YOUR ASSIGNMENT
Both the line with "40: (279, 215, 1.24)" and the line with "45: (310, 231, 1.18)" in the records below must appear in the output, along with every line between them, exactly and with nothing added.
┄┄┄┄┄┄┄┄┄┄
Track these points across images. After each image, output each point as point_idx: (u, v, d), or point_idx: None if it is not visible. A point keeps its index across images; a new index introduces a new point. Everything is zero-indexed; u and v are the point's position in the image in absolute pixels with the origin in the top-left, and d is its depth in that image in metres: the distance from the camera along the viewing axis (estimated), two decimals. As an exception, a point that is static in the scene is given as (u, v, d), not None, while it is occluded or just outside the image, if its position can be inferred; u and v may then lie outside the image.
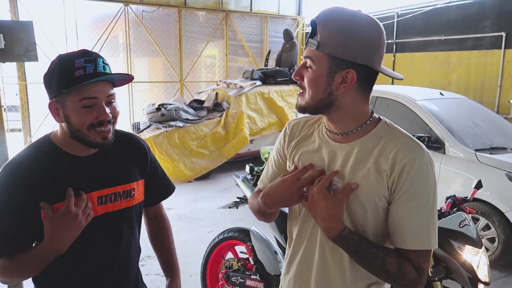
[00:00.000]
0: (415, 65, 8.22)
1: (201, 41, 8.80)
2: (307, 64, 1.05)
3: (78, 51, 1.14)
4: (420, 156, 1.01)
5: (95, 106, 1.12)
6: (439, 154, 3.86)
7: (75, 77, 1.07)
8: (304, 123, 1.23)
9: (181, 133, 6.33)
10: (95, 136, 1.14)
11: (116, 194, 1.24)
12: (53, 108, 1.14)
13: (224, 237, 2.74)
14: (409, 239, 1.00)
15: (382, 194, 1.02)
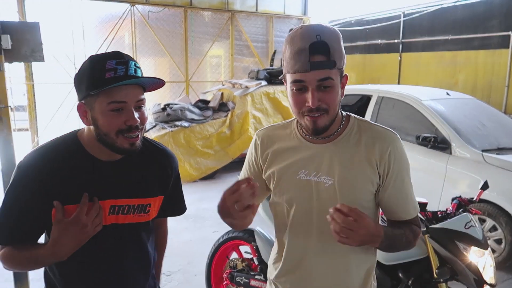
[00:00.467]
0: (421, 65, 8.17)
1: (207, 41, 8.81)
2: (325, 85, 1.06)
3: (111, 52, 1.10)
4: (397, 139, 1.16)
5: (124, 110, 1.07)
6: (446, 155, 3.83)
7: (105, 79, 1.04)
8: (275, 133, 1.27)
9: (186, 133, 6.34)
10: (122, 142, 1.09)
11: (130, 206, 1.18)
12: (82, 110, 1.11)
13: (229, 237, 2.74)
14: (411, 209, 1.19)
15: (374, 181, 1.14)
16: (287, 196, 1.19)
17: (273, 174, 1.23)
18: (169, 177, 1.29)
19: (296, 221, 1.19)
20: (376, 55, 9.05)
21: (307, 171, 1.17)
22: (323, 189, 1.14)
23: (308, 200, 1.16)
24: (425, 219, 2.04)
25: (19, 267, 1.17)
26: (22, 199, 1.10)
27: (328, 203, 1.12)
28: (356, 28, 9.24)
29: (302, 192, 1.17)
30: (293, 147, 1.21)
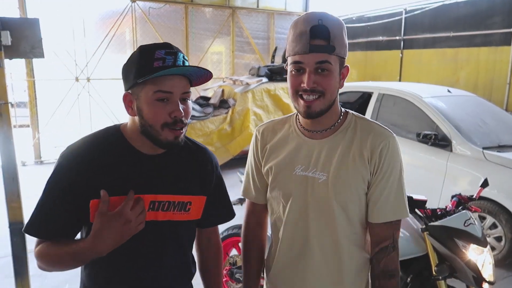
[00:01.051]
0: (423, 62, 8.15)
1: (208, 37, 8.79)
2: (323, 68, 1.08)
3: (161, 43, 1.09)
4: (391, 138, 1.14)
5: (169, 101, 1.06)
6: (446, 152, 3.83)
7: (153, 67, 1.03)
8: (274, 127, 1.28)
9: (187, 129, 6.34)
10: (167, 134, 1.07)
11: (170, 203, 1.14)
12: (127, 100, 1.10)
13: (229, 233, 2.74)
14: (389, 211, 1.14)
15: (366, 178, 1.13)
16: (283, 191, 1.20)
17: (271, 169, 1.24)
18: (209, 175, 1.25)
19: (292, 216, 1.20)
20: (377, 52, 9.03)
21: (303, 167, 1.18)
22: (317, 185, 1.15)
23: (303, 196, 1.17)
24: (424, 216, 2.04)
25: (56, 266, 1.09)
26: (61, 189, 1.07)
27: (321, 199, 1.15)
28: (357, 25, 9.22)
29: (298, 187, 1.18)
30: (291, 142, 1.22)
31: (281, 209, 1.23)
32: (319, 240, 1.17)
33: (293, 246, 1.22)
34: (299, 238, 1.20)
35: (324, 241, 1.17)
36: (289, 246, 1.22)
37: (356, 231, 1.17)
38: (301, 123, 1.22)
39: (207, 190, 1.24)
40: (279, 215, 1.24)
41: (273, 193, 1.24)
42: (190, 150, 1.23)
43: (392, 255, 1.16)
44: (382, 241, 1.16)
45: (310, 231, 1.18)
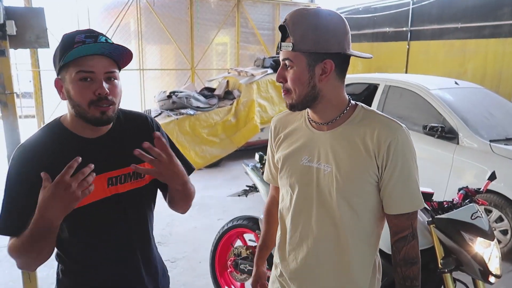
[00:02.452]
0: (430, 53, 8.05)
1: (213, 28, 8.74)
2: (287, 65, 1.14)
3: (84, 29, 1.15)
4: (401, 131, 1.13)
5: (93, 80, 1.11)
6: (453, 145, 3.80)
7: (73, 49, 1.08)
8: (288, 118, 1.33)
9: (191, 120, 6.34)
10: (94, 112, 1.13)
11: (126, 175, 1.24)
12: (58, 85, 1.16)
13: (233, 225, 2.75)
14: (406, 204, 1.15)
15: (372, 171, 1.13)
16: (290, 180, 1.24)
17: (280, 158, 1.28)
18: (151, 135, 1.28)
19: (298, 205, 1.23)
20: (384, 43, 8.93)
21: (310, 158, 1.20)
22: (322, 176, 1.17)
23: (309, 186, 1.20)
24: (431, 209, 2.02)
25: (23, 255, 1.13)
26: (19, 186, 1.13)
27: (326, 190, 1.17)
28: (363, 16, 9.12)
29: (304, 177, 1.21)
30: (300, 133, 1.25)
31: (288, 198, 1.27)
32: (322, 230, 1.19)
33: (298, 235, 1.24)
34: (304, 228, 1.22)
35: (327, 231, 1.19)
36: (294, 235, 1.25)
37: (362, 224, 1.18)
38: (309, 115, 1.24)
39: None
40: (286, 203, 1.28)
41: (281, 182, 1.29)
42: (130, 121, 1.30)
43: (412, 243, 1.18)
44: (401, 231, 1.18)
45: (313, 221, 1.20)
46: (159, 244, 3.82)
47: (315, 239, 1.20)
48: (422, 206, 1.18)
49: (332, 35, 1.10)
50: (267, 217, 1.50)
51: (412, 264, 1.18)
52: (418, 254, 1.20)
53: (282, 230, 1.32)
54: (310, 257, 1.22)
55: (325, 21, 1.10)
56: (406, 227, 1.17)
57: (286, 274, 1.29)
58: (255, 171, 2.95)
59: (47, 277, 2.96)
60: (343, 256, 1.19)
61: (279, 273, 1.34)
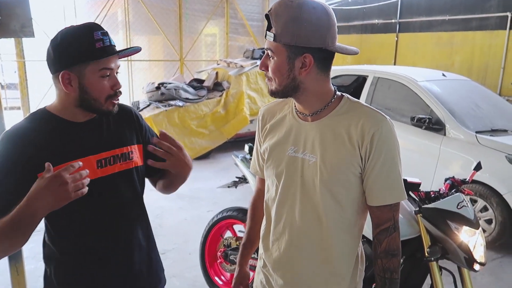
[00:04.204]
0: (418, 45, 8.11)
1: (202, 19, 8.65)
2: (269, 55, 1.14)
3: (89, 23, 1.19)
4: (384, 123, 1.13)
5: (110, 76, 1.20)
6: (440, 136, 3.85)
7: (96, 48, 1.14)
8: (275, 108, 1.33)
9: (181, 112, 6.30)
10: (109, 105, 1.21)
11: (115, 156, 1.27)
12: (66, 78, 1.16)
13: (223, 216, 2.76)
14: (388, 195, 1.15)
15: (356, 162, 1.14)
16: (276, 170, 1.24)
17: (266, 148, 1.28)
18: (136, 125, 1.38)
19: (282, 196, 1.24)
20: (372, 35, 8.96)
21: (296, 148, 1.21)
22: (307, 166, 1.18)
23: (294, 176, 1.21)
24: (418, 199, 2.05)
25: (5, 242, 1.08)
26: (7, 172, 1.13)
27: (310, 181, 1.17)
28: (353, 7, 9.12)
29: (289, 167, 1.21)
30: (286, 124, 1.26)
31: (273, 188, 1.27)
32: (305, 220, 1.20)
33: (282, 225, 1.25)
34: (288, 218, 1.23)
35: (310, 222, 1.19)
36: (278, 225, 1.26)
37: (345, 215, 1.18)
38: (296, 106, 1.25)
39: (140, 138, 1.38)
40: (272, 194, 1.28)
41: (267, 172, 1.29)
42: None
43: (394, 235, 1.19)
44: (383, 223, 1.19)
45: (296, 211, 1.21)
46: (149, 236, 3.82)
47: (298, 229, 1.21)
48: (404, 198, 1.18)
49: (314, 29, 1.08)
50: (252, 212, 1.47)
51: (393, 256, 1.19)
52: (399, 246, 1.21)
53: (267, 221, 1.33)
54: (293, 247, 1.23)
55: (307, 14, 1.07)
56: (388, 219, 1.18)
57: (269, 264, 1.30)
58: (245, 163, 2.95)
59: (35, 270, 2.94)
60: (326, 246, 1.19)
61: (262, 264, 1.35)
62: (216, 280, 2.83)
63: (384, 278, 1.19)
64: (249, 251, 1.48)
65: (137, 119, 1.40)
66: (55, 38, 1.18)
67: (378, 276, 1.21)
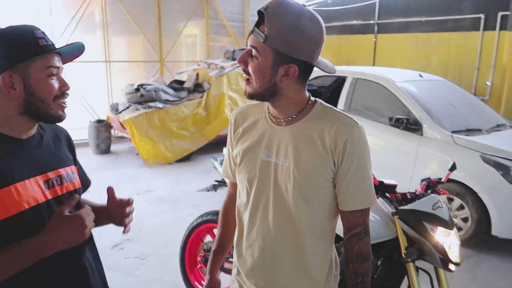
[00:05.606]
0: (396, 46, 8.23)
1: (181, 19, 8.57)
2: (252, 53, 1.10)
3: (28, 24, 1.13)
4: (357, 129, 1.14)
5: (57, 76, 1.13)
6: (417, 136, 3.92)
7: (40, 45, 1.08)
8: (248, 112, 1.31)
9: (161, 114, 6.23)
10: (57, 108, 1.13)
11: (61, 176, 1.19)
12: (7, 81, 1.06)
13: (203, 220, 2.73)
14: (359, 200, 1.16)
15: (329, 167, 1.14)
16: (248, 175, 1.23)
17: (239, 153, 1.27)
18: (70, 146, 1.33)
19: (255, 201, 1.23)
20: (351, 36, 9.06)
21: (269, 153, 1.20)
22: (280, 171, 1.17)
23: (266, 181, 1.20)
24: (395, 200, 2.08)
25: None
26: None
27: (282, 186, 1.17)
28: (332, 8, 9.19)
29: (262, 172, 1.20)
30: (259, 128, 1.24)
31: (245, 193, 1.26)
32: (279, 226, 1.19)
33: (255, 231, 1.24)
34: (261, 224, 1.22)
35: (283, 227, 1.19)
36: (252, 231, 1.25)
37: (318, 219, 1.19)
38: (269, 110, 1.23)
39: (74, 160, 1.32)
40: (243, 199, 1.27)
41: (239, 177, 1.28)
42: (50, 126, 1.27)
43: (365, 240, 1.20)
44: (354, 227, 1.19)
45: (270, 217, 1.20)
46: (128, 241, 3.76)
47: (272, 235, 1.20)
48: (374, 204, 1.20)
49: (306, 42, 1.07)
50: (223, 218, 1.44)
51: (364, 260, 1.20)
52: (370, 250, 1.22)
53: (239, 227, 1.31)
54: (267, 254, 1.22)
55: (304, 25, 1.06)
56: (359, 224, 1.19)
57: (243, 271, 1.29)
58: (224, 166, 2.93)
59: None
60: (300, 251, 1.19)
61: (236, 271, 1.34)
62: (196, 285, 2.81)
63: (356, 282, 1.20)
64: (220, 257, 1.45)
65: (70, 140, 1.34)
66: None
67: (349, 280, 1.22)
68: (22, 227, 1.05)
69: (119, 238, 3.76)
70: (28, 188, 1.08)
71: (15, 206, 1.04)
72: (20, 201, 1.05)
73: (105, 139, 6.84)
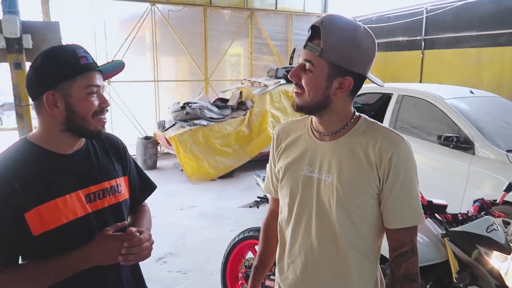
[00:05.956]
0: (444, 62, 7.96)
1: (226, 39, 8.82)
2: (306, 67, 1.11)
3: (70, 44, 1.18)
4: (403, 144, 1.11)
5: (97, 93, 1.16)
6: (468, 155, 3.72)
7: (81, 65, 1.11)
8: (290, 128, 1.31)
9: (205, 131, 6.38)
10: (97, 124, 1.16)
11: (104, 190, 1.23)
12: (51, 99, 1.11)
13: (245, 236, 2.74)
14: (406, 218, 1.12)
15: (373, 183, 1.11)
16: (291, 190, 1.23)
17: (281, 168, 1.27)
18: (123, 157, 1.35)
19: (297, 217, 1.21)
20: (397, 52, 8.87)
21: (311, 168, 1.19)
22: (323, 187, 1.16)
23: (309, 197, 1.19)
24: (445, 221, 1.98)
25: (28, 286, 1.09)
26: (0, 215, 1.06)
27: (326, 201, 1.15)
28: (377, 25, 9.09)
29: (304, 188, 1.19)
30: (302, 143, 1.24)
31: (288, 209, 1.25)
32: (321, 242, 1.17)
33: (297, 247, 1.22)
34: (303, 240, 1.20)
35: (326, 244, 1.17)
36: (294, 247, 1.23)
37: (362, 237, 1.16)
38: (313, 125, 1.23)
39: (126, 170, 1.35)
40: (285, 215, 1.26)
41: (281, 192, 1.27)
42: (101, 140, 1.30)
43: (412, 259, 1.15)
44: (401, 246, 1.15)
45: (312, 233, 1.18)
46: (172, 255, 3.83)
47: (314, 252, 1.18)
48: (422, 222, 1.15)
49: (362, 55, 1.10)
50: (265, 234, 1.44)
51: (412, 281, 1.14)
52: (418, 271, 1.16)
53: (281, 243, 1.30)
54: (309, 270, 1.20)
55: (360, 39, 1.09)
56: (406, 243, 1.14)
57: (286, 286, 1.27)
58: (267, 182, 2.94)
59: None
60: (343, 270, 1.16)
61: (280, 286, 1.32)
62: (237, 302, 2.79)
63: None
64: (261, 274, 1.45)
65: (123, 151, 1.37)
66: (35, 60, 1.13)
67: None
68: (61, 240, 1.11)
69: (163, 252, 3.84)
70: (69, 202, 1.13)
71: (54, 220, 1.10)
72: (59, 215, 1.11)
73: (152, 155, 7.09)
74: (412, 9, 8.40)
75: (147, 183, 1.47)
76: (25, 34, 2.32)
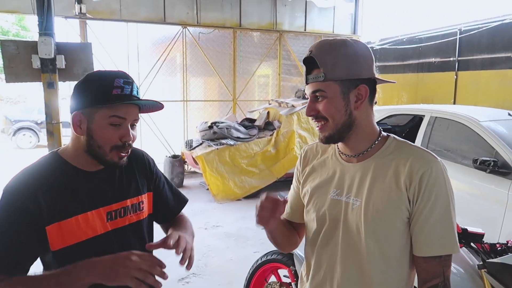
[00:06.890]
0: (480, 84, 7.71)
1: (255, 60, 8.92)
2: (318, 98, 1.10)
3: (118, 71, 1.17)
4: (435, 163, 1.04)
5: (121, 126, 1.14)
6: (508, 181, 3.51)
7: (112, 94, 1.11)
8: (318, 149, 1.27)
9: (231, 151, 6.39)
10: (113, 156, 1.15)
11: (125, 208, 1.23)
12: (77, 119, 1.14)
13: (268, 259, 2.66)
14: (437, 245, 1.02)
15: (404, 205, 1.04)
16: (318, 214, 1.17)
17: (307, 191, 1.23)
18: (149, 172, 1.34)
19: (324, 241, 1.16)
20: (429, 73, 8.68)
21: (338, 191, 1.14)
22: (350, 211, 1.10)
23: (336, 220, 1.13)
24: (482, 251, 1.85)
25: None
26: (16, 222, 1.07)
27: (353, 226, 1.09)
28: (408, 47, 8.96)
29: (332, 211, 1.14)
30: (329, 165, 1.20)
31: (315, 232, 1.19)
32: (346, 271, 1.10)
33: (322, 274, 1.17)
34: (328, 266, 1.15)
35: (351, 273, 1.10)
36: (318, 273, 1.18)
37: (391, 264, 1.07)
38: (339, 148, 1.19)
39: (151, 185, 1.34)
40: (312, 239, 1.21)
41: (308, 216, 1.23)
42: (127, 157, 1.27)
43: None
44: (431, 278, 1.05)
45: (337, 259, 1.12)
46: (194, 275, 3.78)
47: (338, 280, 1.12)
48: (457, 251, 1.04)
49: (363, 60, 1.09)
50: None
51: None
52: None
53: (307, 267, 1.25)
54: None
55: (353, 49, 1.08)
56: (436, 274, 1.04)
57: None
58: (291, 204, 2.87)
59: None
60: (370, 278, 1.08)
61: None
62: (259, 328, 2.70)
63: None
64: None
65: (149, 165, 1.36)
66: (81, 78, 1.17)
67: None
68: (79, 256, 1.08)
69: (186, 272, 3.79)
70: (89, 219, 1.14)
71: (74, 237, 1.11)
72: (79, 232, 1.11)
73: (179, 173, 7.15)
74: (445, 30, 8.24)
75: (179, 196, 1.47)
76: (58, 55, 2.41)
┄┄┄┄┄┄┄┄┄┄
REPLY
40: (279, 215, 1.24)
41: (273, 193, 1.24)
42: (190, 150, 1.23)
43: (392, 255, 1.16)
44: (382, 241, 1.16)
45: (310, 231, 1.18)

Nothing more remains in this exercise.